● **Items from a dataset**:
•••••
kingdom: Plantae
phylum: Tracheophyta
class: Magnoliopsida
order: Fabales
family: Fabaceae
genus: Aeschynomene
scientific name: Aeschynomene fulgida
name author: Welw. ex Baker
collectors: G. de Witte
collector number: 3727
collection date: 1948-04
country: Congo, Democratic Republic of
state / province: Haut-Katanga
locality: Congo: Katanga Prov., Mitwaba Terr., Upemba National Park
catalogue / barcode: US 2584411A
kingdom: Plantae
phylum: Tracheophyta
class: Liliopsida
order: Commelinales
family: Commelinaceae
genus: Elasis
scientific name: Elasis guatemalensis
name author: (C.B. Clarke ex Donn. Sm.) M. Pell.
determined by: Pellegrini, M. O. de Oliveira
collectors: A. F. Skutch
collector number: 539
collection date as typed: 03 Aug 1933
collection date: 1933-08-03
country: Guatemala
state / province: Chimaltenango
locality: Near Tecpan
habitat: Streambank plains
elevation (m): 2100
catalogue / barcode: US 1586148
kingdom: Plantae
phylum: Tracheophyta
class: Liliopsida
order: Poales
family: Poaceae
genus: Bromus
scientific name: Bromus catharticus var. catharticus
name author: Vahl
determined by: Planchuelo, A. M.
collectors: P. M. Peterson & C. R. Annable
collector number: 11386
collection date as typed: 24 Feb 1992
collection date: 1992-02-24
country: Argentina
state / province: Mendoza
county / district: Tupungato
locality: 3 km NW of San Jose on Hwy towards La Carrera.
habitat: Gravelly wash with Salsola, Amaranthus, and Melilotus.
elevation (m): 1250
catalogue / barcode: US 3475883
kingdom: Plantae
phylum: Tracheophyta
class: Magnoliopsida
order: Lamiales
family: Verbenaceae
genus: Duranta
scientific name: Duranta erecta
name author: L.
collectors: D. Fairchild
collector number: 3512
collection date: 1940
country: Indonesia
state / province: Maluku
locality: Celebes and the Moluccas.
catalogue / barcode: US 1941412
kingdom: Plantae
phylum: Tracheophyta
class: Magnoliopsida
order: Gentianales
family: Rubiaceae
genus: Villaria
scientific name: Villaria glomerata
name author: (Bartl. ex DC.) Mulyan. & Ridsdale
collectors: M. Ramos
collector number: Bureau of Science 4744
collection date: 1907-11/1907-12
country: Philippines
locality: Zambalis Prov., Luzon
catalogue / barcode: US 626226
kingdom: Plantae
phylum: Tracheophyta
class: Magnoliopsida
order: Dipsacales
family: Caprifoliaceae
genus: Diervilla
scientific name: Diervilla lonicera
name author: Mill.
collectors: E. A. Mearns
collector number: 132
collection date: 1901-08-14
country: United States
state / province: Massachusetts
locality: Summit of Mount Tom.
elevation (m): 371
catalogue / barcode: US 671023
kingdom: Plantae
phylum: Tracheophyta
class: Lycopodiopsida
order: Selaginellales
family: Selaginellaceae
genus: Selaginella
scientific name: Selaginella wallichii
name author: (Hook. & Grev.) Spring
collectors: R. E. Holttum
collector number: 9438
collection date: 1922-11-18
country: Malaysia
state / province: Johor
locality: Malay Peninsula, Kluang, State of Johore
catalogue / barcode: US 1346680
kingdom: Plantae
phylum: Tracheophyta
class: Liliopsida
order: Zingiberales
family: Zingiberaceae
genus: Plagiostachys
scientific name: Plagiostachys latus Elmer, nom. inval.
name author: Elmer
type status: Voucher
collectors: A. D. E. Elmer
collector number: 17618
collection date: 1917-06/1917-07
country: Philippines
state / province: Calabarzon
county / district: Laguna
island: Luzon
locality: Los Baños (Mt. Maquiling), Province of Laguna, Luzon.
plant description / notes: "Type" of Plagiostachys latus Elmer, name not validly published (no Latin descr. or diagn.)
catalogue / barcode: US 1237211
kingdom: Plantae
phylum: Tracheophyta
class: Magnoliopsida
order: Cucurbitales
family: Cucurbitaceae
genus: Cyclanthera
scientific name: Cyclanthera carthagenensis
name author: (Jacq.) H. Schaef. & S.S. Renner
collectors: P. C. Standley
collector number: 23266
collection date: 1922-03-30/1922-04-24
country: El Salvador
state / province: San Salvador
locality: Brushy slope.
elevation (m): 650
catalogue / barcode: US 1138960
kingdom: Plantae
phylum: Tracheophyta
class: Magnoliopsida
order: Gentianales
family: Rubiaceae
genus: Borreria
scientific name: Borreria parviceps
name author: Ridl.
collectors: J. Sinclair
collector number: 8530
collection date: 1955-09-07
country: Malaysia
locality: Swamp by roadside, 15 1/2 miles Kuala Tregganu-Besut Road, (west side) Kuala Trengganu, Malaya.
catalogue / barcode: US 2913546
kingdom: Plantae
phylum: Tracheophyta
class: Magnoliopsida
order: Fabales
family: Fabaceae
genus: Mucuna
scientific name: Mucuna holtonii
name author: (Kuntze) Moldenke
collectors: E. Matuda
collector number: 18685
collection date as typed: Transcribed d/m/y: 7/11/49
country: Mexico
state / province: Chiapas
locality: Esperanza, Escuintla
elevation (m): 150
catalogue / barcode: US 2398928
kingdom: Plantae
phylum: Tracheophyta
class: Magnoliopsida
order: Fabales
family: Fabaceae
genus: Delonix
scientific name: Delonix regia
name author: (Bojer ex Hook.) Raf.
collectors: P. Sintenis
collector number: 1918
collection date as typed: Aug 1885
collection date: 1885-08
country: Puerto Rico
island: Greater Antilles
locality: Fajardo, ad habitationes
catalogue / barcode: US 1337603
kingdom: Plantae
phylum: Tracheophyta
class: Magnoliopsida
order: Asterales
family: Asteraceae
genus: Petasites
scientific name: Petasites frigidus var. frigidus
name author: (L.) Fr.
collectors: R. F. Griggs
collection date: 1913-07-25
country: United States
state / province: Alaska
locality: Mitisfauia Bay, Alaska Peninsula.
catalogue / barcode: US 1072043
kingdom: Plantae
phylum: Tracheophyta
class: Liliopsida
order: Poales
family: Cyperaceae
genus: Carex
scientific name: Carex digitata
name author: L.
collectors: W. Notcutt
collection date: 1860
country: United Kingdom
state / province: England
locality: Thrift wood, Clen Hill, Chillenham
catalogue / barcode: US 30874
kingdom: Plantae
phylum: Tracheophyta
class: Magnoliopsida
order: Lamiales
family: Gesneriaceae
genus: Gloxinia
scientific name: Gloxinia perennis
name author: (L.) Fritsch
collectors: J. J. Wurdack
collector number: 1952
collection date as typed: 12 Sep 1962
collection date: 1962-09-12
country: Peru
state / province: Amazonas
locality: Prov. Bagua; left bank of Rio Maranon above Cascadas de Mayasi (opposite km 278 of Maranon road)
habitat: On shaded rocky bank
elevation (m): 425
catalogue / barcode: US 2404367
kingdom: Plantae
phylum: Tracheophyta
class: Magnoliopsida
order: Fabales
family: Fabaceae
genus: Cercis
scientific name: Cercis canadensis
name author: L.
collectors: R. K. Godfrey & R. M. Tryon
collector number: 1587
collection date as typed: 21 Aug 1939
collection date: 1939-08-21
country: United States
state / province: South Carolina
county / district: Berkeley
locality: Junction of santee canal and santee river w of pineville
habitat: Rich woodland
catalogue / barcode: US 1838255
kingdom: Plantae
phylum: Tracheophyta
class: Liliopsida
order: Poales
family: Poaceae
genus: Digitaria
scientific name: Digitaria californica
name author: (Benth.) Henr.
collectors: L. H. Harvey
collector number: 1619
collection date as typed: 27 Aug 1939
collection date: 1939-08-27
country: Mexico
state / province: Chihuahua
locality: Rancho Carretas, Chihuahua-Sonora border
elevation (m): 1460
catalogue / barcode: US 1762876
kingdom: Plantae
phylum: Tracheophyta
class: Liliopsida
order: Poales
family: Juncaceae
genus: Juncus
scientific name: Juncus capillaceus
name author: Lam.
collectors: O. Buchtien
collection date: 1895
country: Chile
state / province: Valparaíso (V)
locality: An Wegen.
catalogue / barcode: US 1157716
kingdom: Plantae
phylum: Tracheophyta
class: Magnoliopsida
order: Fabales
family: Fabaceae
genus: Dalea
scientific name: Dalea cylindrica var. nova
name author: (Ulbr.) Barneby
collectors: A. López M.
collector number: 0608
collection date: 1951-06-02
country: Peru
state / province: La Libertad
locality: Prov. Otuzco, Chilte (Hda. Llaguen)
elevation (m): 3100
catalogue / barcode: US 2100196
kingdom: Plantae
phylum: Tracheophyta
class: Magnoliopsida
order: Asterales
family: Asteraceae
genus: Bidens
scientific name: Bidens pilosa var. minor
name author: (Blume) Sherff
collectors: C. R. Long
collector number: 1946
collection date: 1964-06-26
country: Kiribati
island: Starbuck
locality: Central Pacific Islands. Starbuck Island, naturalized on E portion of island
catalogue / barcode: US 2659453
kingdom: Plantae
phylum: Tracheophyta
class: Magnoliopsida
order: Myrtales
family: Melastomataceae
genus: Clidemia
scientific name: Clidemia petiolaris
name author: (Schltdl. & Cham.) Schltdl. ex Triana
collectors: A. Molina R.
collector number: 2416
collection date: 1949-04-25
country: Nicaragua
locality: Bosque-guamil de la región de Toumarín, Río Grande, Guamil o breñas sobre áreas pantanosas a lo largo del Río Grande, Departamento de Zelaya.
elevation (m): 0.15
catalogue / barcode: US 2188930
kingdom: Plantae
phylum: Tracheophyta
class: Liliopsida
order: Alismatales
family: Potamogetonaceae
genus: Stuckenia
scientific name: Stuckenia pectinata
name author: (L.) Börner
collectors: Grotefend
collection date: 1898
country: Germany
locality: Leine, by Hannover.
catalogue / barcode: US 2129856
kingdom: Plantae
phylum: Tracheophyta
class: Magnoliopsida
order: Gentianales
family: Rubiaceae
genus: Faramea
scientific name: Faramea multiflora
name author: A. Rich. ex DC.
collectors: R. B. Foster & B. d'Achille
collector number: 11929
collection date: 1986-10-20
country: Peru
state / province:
•••••
● **AIM OF THE TASK**:
Rewrite the listing from its first line through the line containing "genus: Diervilla", substituting "collected by" for each "collectors" and leaving everything else unchanged.

● **FINISHED EXERCISE**:
kingdom: Plantae
phylum: Tracheophyta
class: Magnoliopsida
order: Fabales
family: Fabaceae
genus: Aeschynomene
scientific name: Aeschynomene fulgida
name author: Welw. ex Baker
collected by: G. de Witte
collector number: 3727
collection date: 1948-04
country: Congo, Democratic Republic of
state / province: Haut-Katanga
locality: Congo: Katanga Prov., Mitwaba Terr., Upemba National Park
catalogue / barcode: US 2584411A
kingdom: Plantae
phylum: Tracheophyta
class: Liliopsida
order: Commelinales
family: Commelinaceae
genus: Elasis
scientific name: Elasis guatemalensis
name author: (C.B. Clarke ex Donn. Sm.) M. Pell.
determined by: Pellegrini, M. O. de Oliveira
collected by: A. F. Skutch
collector number: 539
collection date as typed: 03 Aug 1933
collection date: 1933-08-03
country: Guatemala
state / province: Chimaltenango
locality: Near Tecpan
habitat: Streambank plains
elevation (m): 2100
catalogue / barcode: US 1586148
kingdom: Plantae
phylum: Tracheophyta
class: Liliopsida
order: Poales
family: Poaceae
genus: Bromus
scientific name: Bromus catharticus var. catharticus
name author: Vahl
determined by: Planchuelo, A. M.
collected by: P. M. Peterson & C. R. Annable
collector number: 11386
collection date as typed: 24 Feb 1992
collection date: 1992-02-24
country: Argentina
state / province: Mendoza
county / district: Tupungato
locality: 3 km NW of San Jose on Hwy towards La Carrera.
habitat: Gravelly wash with Salsola, Amaranthus, and Melilotus.
elevation (m): 1250
catalogue / barcode: US 3475883
kingdom: Plantae
phylum: Tracheophyta
class: Magnoliopsida
order: Lamiales
family: Verbenaceae
genus: Duranta
scientific name: Duranta erecta
name author: L.
collected by: D. Fairchild
collector number: 3512
collection date: 1940
country: Indonesia
state / province: Maluku
locality: Celebes and the Moluccas.
catalogue / barcode: US 1941412
kingdom: Plantae
phylum: Tracheophyta
class: Magnoliopsida
order: Gentianales
family: Rubiaceae
genus: Villaria
scientific name: Villaria glomerata
name author: (Bartl. ex DC.) Mulyan. & Ridsdale
collected by: M. Ramos
collector number: Bureau of Science 4744
collection date: 1907-11/1907-12
country: Philippines
locality: Zambalis Prov., Luzon
catalogue / barcode: US 626226
kingdom: Plantae
phylum: Tracheophyta
class: Magnoliopsida
order: Dipsacales
family: Caprifoliaceae
genus: Diervilla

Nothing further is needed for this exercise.